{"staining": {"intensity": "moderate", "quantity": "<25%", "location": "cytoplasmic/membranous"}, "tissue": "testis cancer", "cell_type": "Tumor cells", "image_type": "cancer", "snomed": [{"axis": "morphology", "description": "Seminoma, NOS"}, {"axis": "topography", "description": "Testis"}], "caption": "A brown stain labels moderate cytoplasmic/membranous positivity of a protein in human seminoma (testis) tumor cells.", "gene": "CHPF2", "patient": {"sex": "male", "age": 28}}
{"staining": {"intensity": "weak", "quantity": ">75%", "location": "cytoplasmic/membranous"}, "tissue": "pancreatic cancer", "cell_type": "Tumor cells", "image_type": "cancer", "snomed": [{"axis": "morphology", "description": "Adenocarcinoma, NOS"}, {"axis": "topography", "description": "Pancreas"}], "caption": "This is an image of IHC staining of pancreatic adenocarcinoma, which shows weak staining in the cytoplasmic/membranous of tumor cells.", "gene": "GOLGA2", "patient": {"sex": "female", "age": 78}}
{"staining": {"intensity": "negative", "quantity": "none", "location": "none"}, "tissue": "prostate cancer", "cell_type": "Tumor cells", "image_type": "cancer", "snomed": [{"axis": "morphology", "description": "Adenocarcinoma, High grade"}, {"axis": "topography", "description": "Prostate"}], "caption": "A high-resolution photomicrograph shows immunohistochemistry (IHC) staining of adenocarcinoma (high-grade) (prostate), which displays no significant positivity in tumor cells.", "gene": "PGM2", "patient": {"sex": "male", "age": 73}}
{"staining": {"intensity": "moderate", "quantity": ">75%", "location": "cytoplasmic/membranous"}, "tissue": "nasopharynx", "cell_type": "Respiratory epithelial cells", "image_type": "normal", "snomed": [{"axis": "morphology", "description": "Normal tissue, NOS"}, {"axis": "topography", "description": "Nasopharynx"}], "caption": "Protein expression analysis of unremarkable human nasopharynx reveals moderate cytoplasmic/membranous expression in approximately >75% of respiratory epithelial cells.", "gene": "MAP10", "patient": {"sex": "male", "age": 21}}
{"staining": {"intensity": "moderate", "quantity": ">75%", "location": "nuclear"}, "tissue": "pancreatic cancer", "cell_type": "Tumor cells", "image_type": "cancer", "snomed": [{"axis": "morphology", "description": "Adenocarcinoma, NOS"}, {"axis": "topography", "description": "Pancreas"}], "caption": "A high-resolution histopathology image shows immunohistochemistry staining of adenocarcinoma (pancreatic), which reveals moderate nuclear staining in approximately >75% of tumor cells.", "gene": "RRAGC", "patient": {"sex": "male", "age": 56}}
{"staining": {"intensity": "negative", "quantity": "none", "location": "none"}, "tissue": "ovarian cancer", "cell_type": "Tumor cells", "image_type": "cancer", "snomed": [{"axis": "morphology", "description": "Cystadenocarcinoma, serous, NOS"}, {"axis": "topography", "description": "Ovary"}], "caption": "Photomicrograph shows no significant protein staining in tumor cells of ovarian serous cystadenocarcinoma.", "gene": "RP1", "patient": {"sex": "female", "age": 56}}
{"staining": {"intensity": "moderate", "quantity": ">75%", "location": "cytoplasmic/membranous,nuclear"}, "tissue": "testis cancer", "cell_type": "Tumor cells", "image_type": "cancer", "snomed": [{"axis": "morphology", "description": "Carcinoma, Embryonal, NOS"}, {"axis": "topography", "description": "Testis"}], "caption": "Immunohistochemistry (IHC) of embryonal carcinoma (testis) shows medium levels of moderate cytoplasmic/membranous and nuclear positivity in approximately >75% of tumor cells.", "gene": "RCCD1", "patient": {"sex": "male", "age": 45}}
------------
§ **Task**:
The lines needed run from the first line of the data through the line containing "high-resolution photomicrograph shows"; give them again exactly and nothing else.

§ **Expected output**:
{"staining": {"intensity": "moderate", "quantity": "<25%", "location": "cytoplasmic/membranous"}, "tissue": "testis cancer", "cell_type": "Tumor cells", "image_type": "cancer", "snomed": [{"axis": "morphology", "description": "Seminoma, NOS"}, {"axis": "topography", "description": "Testis"}], "caption": "A brown stain labels moderate cytoplasmic/membranous positivity of a protein in human seminoma (testis) tumor cells.", "gene": "CHPF2", "patient": {"sex": "male", "age": 28}}
{"staining": {"intensity": "weak", "quantity": ">75%", "location": "cytoplasmic/membranous"}, "tissue": "pancreatic cancer", "cell_type": "Tumor cells", "image_type": "cancer", "snomed": [{"axis": "morphology", "description": "Adenocarcinoma, NOS"}, {"axis": "topography", "description": "Pancreas"}], "caption": "This is an image of IHC staining of pancreatic adenocarcinoma, which shows weak staining in the cytoplasmic/membranous of tumor cells.", "gene": "GOLGA2", "patient": {"sex": "female", "age": 78}}
{"staining": {"intensity": "negative", "quantity": "none", "location": "none"}, "tissue": "prostate cancer", "cell_type": "Tumor cells", "image_type": "cancer", "snomed": [{"axis": "morphology", "description": "Adenocarcinoma, High grade"}, {"axis": "topography", "description": "Prostate"}], "caption": "A high-resolution photomicrograph shows immunohistochemistry (IHC) staining of adenocarcinoma (high-grade) (prostate), which displays no significant positivity in tumor cells.", "gene": "PGM2", "patient": {"sex": "male", "age": 73}}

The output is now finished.